- **Aim of the exercise**
Could you reproduce, word for word, the stretch of the passage on splitting wood with a Mora 2000 that starts at "Continuing the above" and stops after "piece of wood."?

╭─ Text excerpt

The Mora 2000 doesn't have the blade length to directly baton through larger wood, but has enough length to usually cut a shim off the side. This can allow larger splits to be made, after repeated a few times and carving the splits into wedges the wood can be split directly :
The wood bits at the bottom are the remains of one of the larger wedges which broke during the splitting. As the wood is split, it becomes easier to continue the splitting which gives more material for wedges. As the edge is fairly acute, attempting to chisel cut through hard knots should be avoided as this could turn the edge. Jim Aston was one of the first to discuss the use of knives of this style for batoning to split and cut wood on the internet.
The thin blade stock, 0.095", and the distal taper produce a very slender tip despite it being decently wide. This lack of cross section means the stiffness is low and even with moderate penetration in wood the knife is unable to pry out pieces due to lack of strength (1/4" in clear pine). It is strong enough to pry off even fairly thick pitcy bark :
It also is robust enough to dismantle rotted deadfall wood for tinder which can also provide a food source in various bugs. In such cases it is often helpful to carve diggin sticks and prying and wedging tools from hardwood such as the two tapered birch sticks in the above. Which not only keep the fingers out of the possibly insect infested wood, but reduce blade wear as such wood is often very dirty.
Continuing the above splitting until the round is broken up into very slender pieces of wood which can be carved into fuzz sticks, a blazing fire can be obtained from a solid piece of wood.
Some thick bark was broken up and used as a base to provide air flow and to keep the hot embers from falling on the semi-damp ground, the fuzz sticks went next and along with some pitchy bark :
a solid blazing fire was burning in about 15 minutes with a solid breeze :
as the heavier wood burned and eventually settled into a solid coal bed :
enough heat was provided to burn fresh wood, here some alders were used :
It takes a fair amount of time to make a fire using the above method as the splitting is a bit time consuming, if it has not rained lately and the wood is decently dry it is usually possible to start a fire with some bark or brush :
Once the fire is going strongly larger dead woods can be added, split as necessary if they are wet or just really large.

╰─
╭─ Supplied material

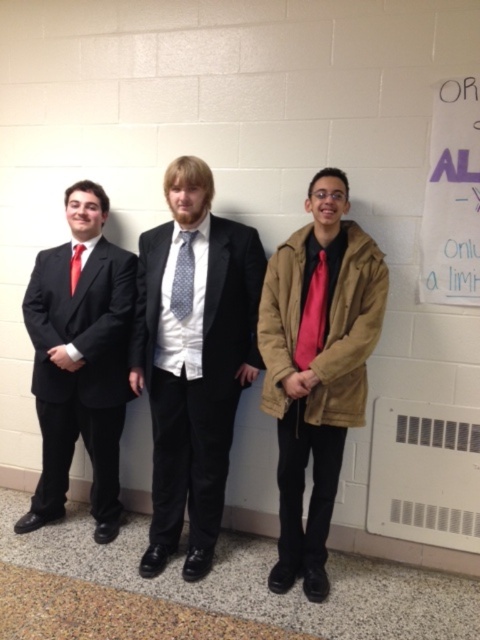
Is point (88, 380) positioned behind point (76, 275)?

No, (88, 380) is closer to viewer.

Does matte black suit at left lie behind matte red tie at left?

That is False.

This screenshot has width=480, height=640. I want to click on matte black suit at left, so click(x=80, y=362).

Can you confirm if tan suede jacket at center is shorter than matte red tie at left?

No, tan suede jacket at center is not shorter than matte red tie at left.

Is tan suede jacket at center to the right of matte red tie at left from the viewer's perspective?

Yes, tan suede jacket at center is to the right of matte red tie at left.

Locate an element on the screen. This screenshot has height=640, width=480. tan suede jacket at center is located at coordinates (316, 365).

Image resolution: width=480 pixels, height=640 pixels. Describe the element at coordinates (316, 365) in the screenshot. I see `tan suede jacket at center` at that location.

Between tan suede jacket at center and gray dotted tie at center, which one has more height?

tan suede jacket at center is taller.

This screenshot has width=480, height=640. In order to click on tan suede jacket at center in this screenshot , I will do `click(316, 365)`.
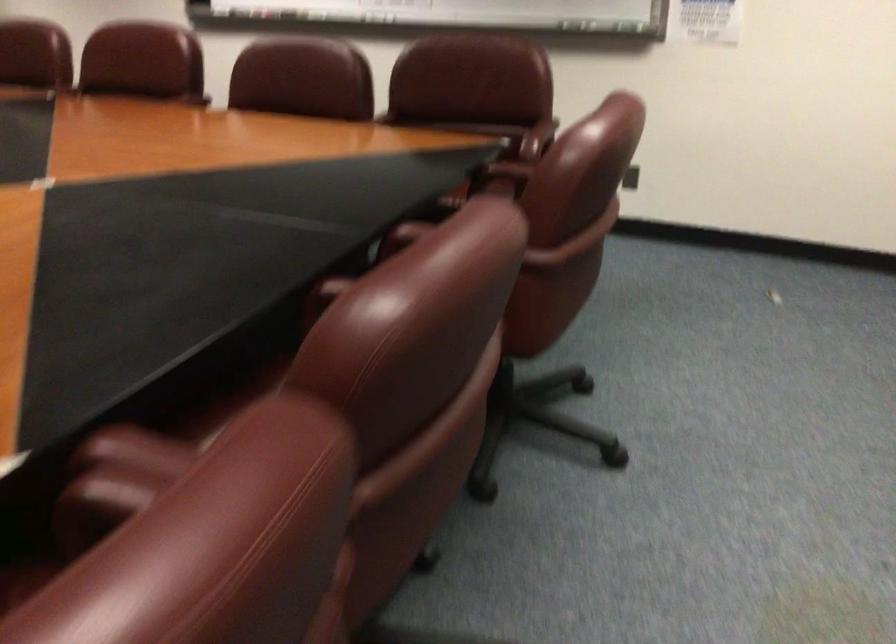
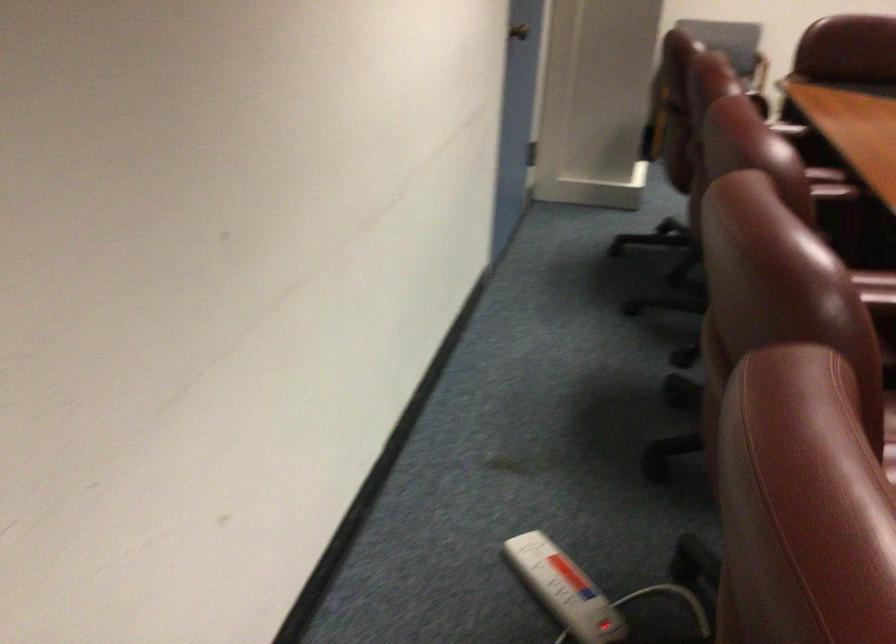
Question: Which direction would the cameraman need to move to produce the second image? Reply with the corresponding letter.

Choices:
 (A) Left
 (B) Right
 (C) Forward
 (D) Backward

Answer: (D)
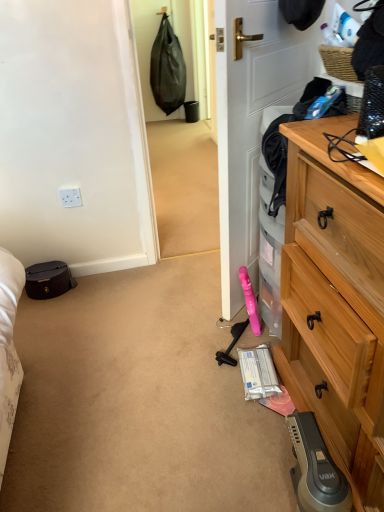
Question: Can you confirm if white matte door at center is wider than woven brown picnic basket at upper right?

Choices:
 (A) no
 (B) yes

Answer: (A)

Question: Is white matte door at center shorter than woven brown picnic basket at upper right?

Choices:
 (A) no
 (B) yes

Answer: (A)

Question: Could you tell me if white matte door at center is facing woven brown picnic basket at upper right?

Choices:
 (A) no
 (B) yes

Answer: (A)

Question: Considering the relative sizes of white matte door at center and woven brown picnic basket at upper right in the image provided, is white matte door at center smaller than woven brown picnic basket at upper right?

Choices:
 (A) yes
 (B) no

Answer: (B)

Question: From a real-world perspective, does white matte door at center sit lower than woven brown picnic basket at upper right?

Choices:
 (A) yes
 (B) no

Answer: (A)

Question: From a real-world perspective, relative to white plastic power outlet at upper left, is matte black suitcase at left vertically above or below?

Choices:
 (A) above
 (B) below

Answer: (B)

Question: In the image, is matte black suitcase at left on the left side or the right side of white plastic power outlet at upper left?

Choices:
 (A) right
 (B) left

Answer: (B)

Question: Would you say matte black suitcase at left is inside or outside white plastic power outlet at upper left?

Choices:
 (A) outside
 (B) inside

Answer: (A)

Question: Considering the positions of matte black suitcase at left and white plastic power outlet at upper left in the image, is matte black suitcase at left bigger or smaller than white plastic power outlet at upper left?

Choices:
 (A) small
 (B) big

Answer: (B)

Question: Would you say woven brown picnic basket at upper right is inside or outside white matte door at center?

Choices:
 (A) outside
 (B) inside

Answer: (A)

Question: Does point (347, 64) appear closer or farther from the camera than point (246, 232)?

Choices:
 (A) closer
 (B) farther

Answer: (A)

Question: From a real-world perspective, is woven brown picnic basket at upper right physically located above or below white matte door at center?

Choices:
 (A) below
 (B) above

Answer: (B)

Question: In terms of width, does woven brown picnic basket at upper right look wider or thinner when compared to white matte door at center?

Choices:
 (A) wide
 (B) thin

Answer: (A)

Question: From the image's perspective, is matte black suitcase at left positioned above or below wooden chest of drawers at right?

Choices:
 (A) below
 (B) above

Answer: (B)

Question: Considering their positions, is matte black suitcase at left located in front of or behind wooden chest of drawers at right?

Choices:
 (A) behind
 (B) front

Answer: (A)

╰─

- **Answer below**
Continuing the above splitting until the round is broken up into very slender pieces of wood which can be carved into fuzz sticks, a blazing fire can be obtained from a solid piece of wood.